The first three cases are ho-hum cases legally in terms of piercing doctrine. Coughlin is a classic case of someone who comingles personal and corporate assets to the point where they are indistinguishable. Red River Wings is a case about the fiduciary duty that majority owners owe directly to minority owners rather than being a true piercing case. Intercept involves massive fraud committed personally by the business owner, thus falls within the notion that limited liability does not apply to torts committed personally by a defendant while in the course of carrying out corporate duties; thus, it is more of a direct liability case as well.

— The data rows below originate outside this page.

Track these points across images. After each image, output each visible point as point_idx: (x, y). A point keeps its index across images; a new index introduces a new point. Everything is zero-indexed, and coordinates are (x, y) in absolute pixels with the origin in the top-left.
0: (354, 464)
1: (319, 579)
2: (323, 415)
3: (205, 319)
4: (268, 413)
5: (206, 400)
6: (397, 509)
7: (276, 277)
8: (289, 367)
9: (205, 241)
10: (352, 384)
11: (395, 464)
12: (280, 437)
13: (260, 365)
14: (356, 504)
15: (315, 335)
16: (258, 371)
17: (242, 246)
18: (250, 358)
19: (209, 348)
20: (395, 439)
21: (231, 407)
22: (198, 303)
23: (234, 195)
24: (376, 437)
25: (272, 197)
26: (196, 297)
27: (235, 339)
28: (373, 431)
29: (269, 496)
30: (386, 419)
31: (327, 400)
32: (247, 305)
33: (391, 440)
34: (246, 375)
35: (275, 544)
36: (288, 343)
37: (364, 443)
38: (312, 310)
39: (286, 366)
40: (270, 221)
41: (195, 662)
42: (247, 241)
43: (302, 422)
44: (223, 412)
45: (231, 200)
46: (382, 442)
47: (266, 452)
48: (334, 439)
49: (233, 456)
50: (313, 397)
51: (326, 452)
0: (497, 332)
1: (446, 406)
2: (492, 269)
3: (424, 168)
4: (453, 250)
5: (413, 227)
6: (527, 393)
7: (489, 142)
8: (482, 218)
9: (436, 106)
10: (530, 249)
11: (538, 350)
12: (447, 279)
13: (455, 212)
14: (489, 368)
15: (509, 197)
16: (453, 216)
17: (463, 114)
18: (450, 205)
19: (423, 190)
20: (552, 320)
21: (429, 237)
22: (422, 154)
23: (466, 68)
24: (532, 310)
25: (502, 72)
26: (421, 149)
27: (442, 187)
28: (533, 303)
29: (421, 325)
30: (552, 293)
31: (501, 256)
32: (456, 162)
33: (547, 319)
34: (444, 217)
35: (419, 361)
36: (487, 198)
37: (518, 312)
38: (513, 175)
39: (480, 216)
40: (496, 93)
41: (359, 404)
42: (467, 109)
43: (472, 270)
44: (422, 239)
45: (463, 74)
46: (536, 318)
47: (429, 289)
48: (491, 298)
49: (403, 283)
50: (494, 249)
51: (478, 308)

Axtmann is the true hard core piercing case (and drew a dissent as to that part of the ruling). The sole grounds for piercing are undercapitalization and unfairness. There isn't direct liability as far as I can tell, and there don't appear to be fraudulent transfers, formalities were observed, the owners didn't commit torts personally, and the business wasn't even undercapitalized at the time of its inception -- their fault is merely failing to put in new capital as the scale of the business made debts foreseeable going forward. The fact that there was even a corporate veil there at all appears to be as much accidental as planned from an asset protection basis.

Axtmann may reflect the larger farm country distrust of doing business in the corporate form. Note that many Great Plains states, at least until very recently, prohibited corporate ownership of farm land entirely. The other cases may be biased towards these concerns as well. And, in the absence of something like the housing bust seen in California, there isn't much tugging at the heart strings of judges in North Dakota to have mercy on debtors who don't pay.

Also notably, typically for North Dakota, all of the cases involve closely held entities. There aren't nearly the volume of big business corporate level cases that there are in a Delaware, for example, to inform the judge's moral intuition. Everyone held liable was at least actively involved in the conduct of the business.

The larger trend that these case may reflect, and it is a national one rather than a local one, is increasingly recognition that while merely owning shares in a company is not a liability worthy activity and carries essentially no duties, that there are a host of reasons why someone should be held personally liable as a result of their personal, active conduct of a business even in a limited liability entity form. It isn't investor liability we are seeing a resurgence of, so much as it is the rise of personal managerial liability.

Along the same lines, are the cases that hold that lawyers have a duty as a matter of professional ethics to pay third party non-lawyer litigation services expenses, even if those obligations sound purely in contract, are incurred in the name of a limited liability entity, and a solely for the benefit of the client. Courts increasingly think that the act of engaging these litigation services providers in a case where the lawyer is counsel of record and like many parties in litigation has shakey finances creates a personal duty.